BEGIN DATA

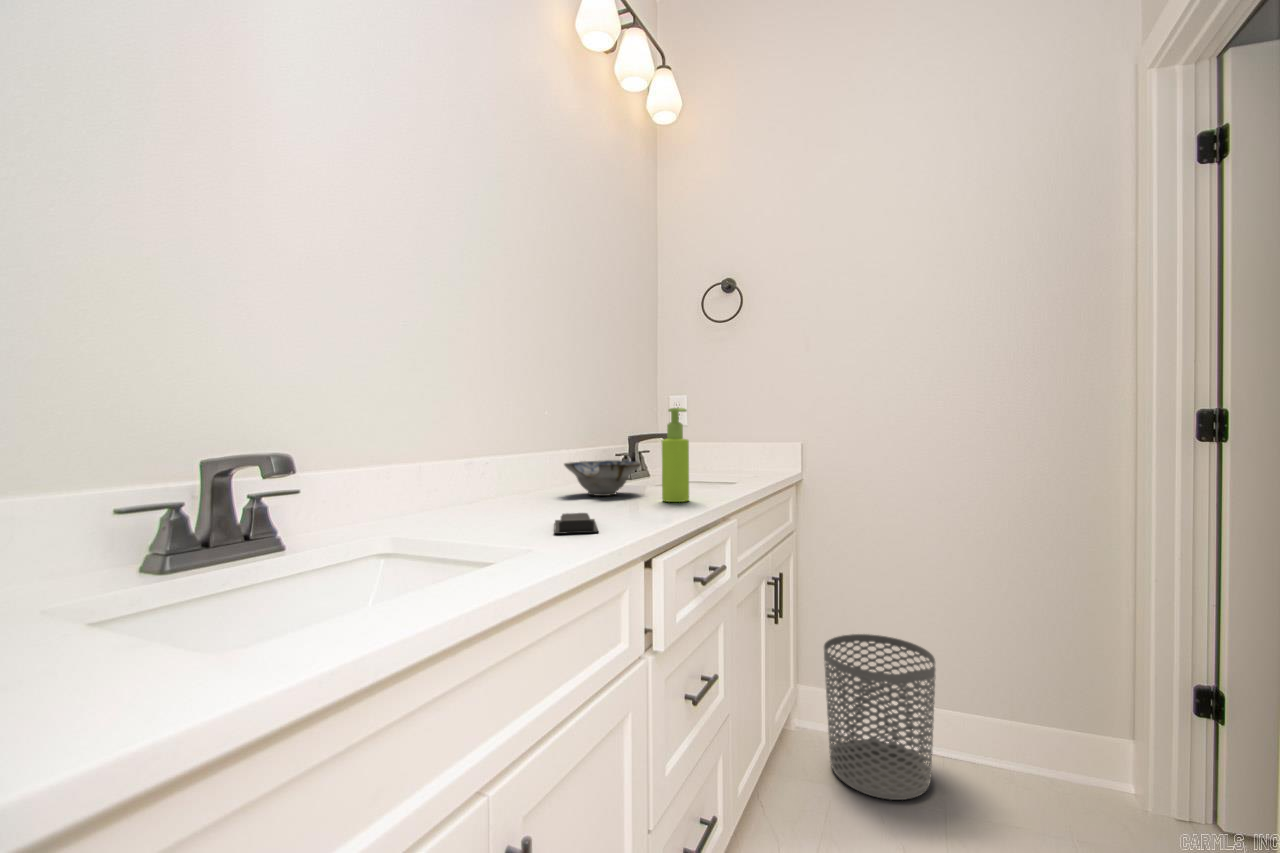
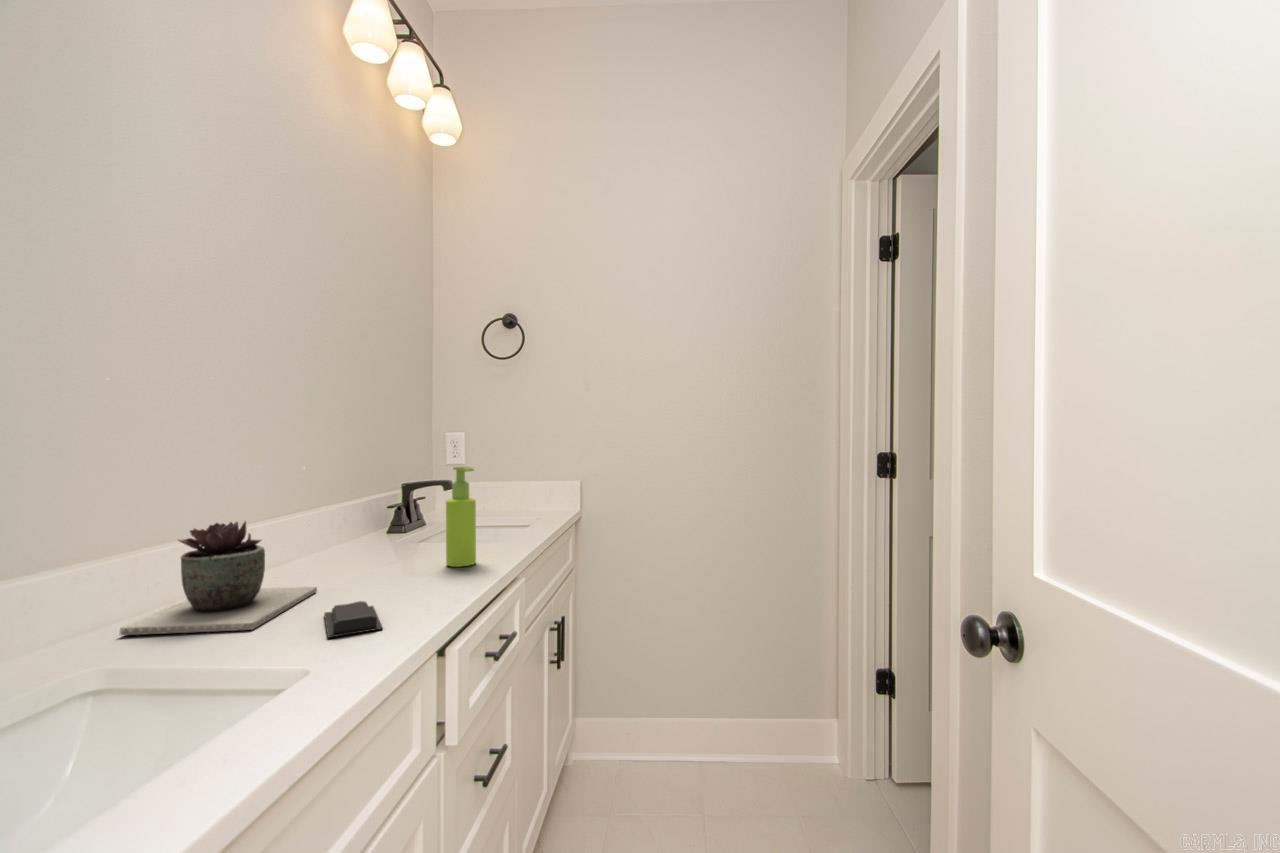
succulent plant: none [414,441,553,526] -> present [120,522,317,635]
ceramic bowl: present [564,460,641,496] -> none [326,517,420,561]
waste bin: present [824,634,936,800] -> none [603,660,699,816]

END DATA
BEGIN DATA

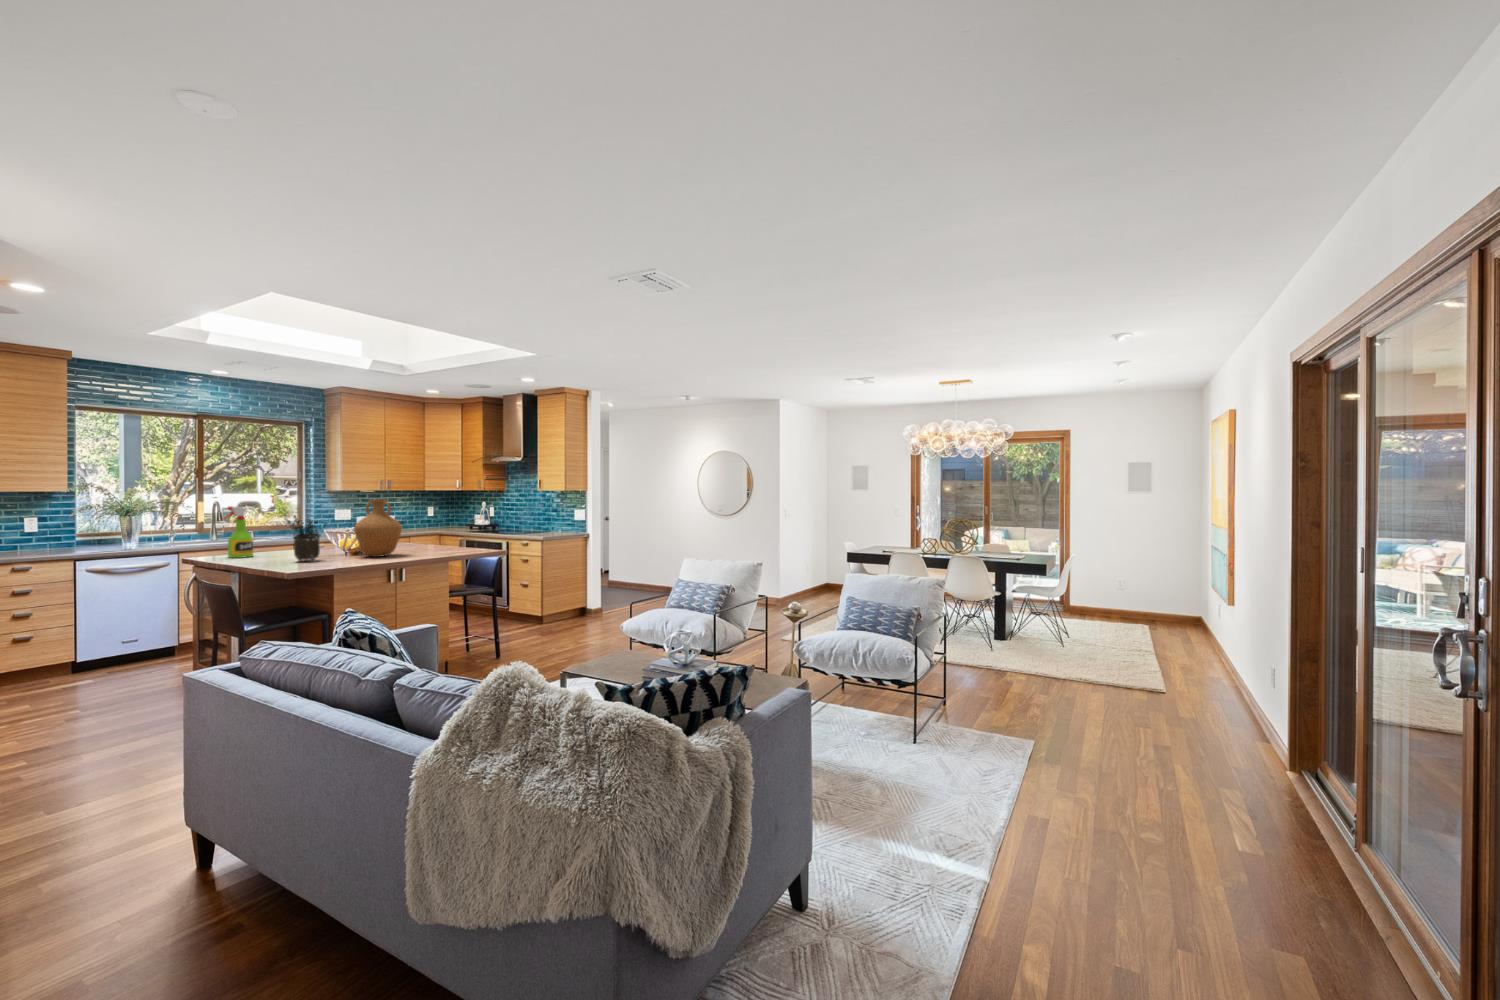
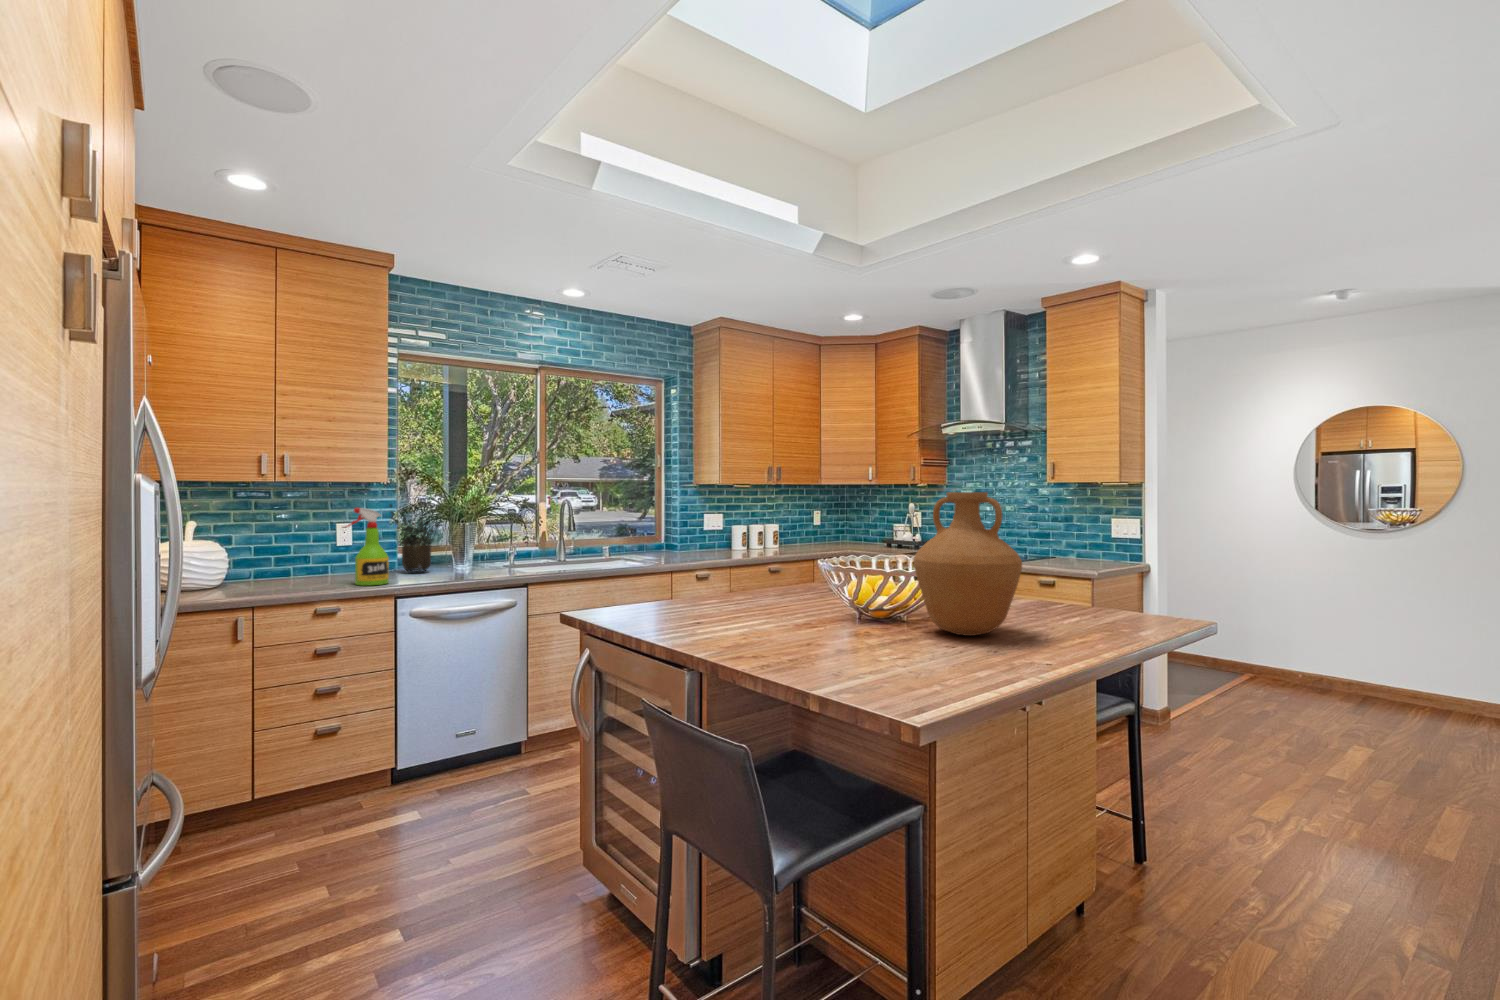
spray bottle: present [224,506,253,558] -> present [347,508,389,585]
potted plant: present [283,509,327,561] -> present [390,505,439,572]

END DATA

# PROBLEM REQUIREMENTS
Whenever a line of the data holds the string "none", pick that line out.

# OUTPUT BELOW
succulent plant: none [414,441,553,526] -> present [120,522,317,635]
ceramic bowl: present [564,460,641,496] -> none [326,517,420,561]
waste bin: present [824,634,936,800] -> none [603,660,699,816]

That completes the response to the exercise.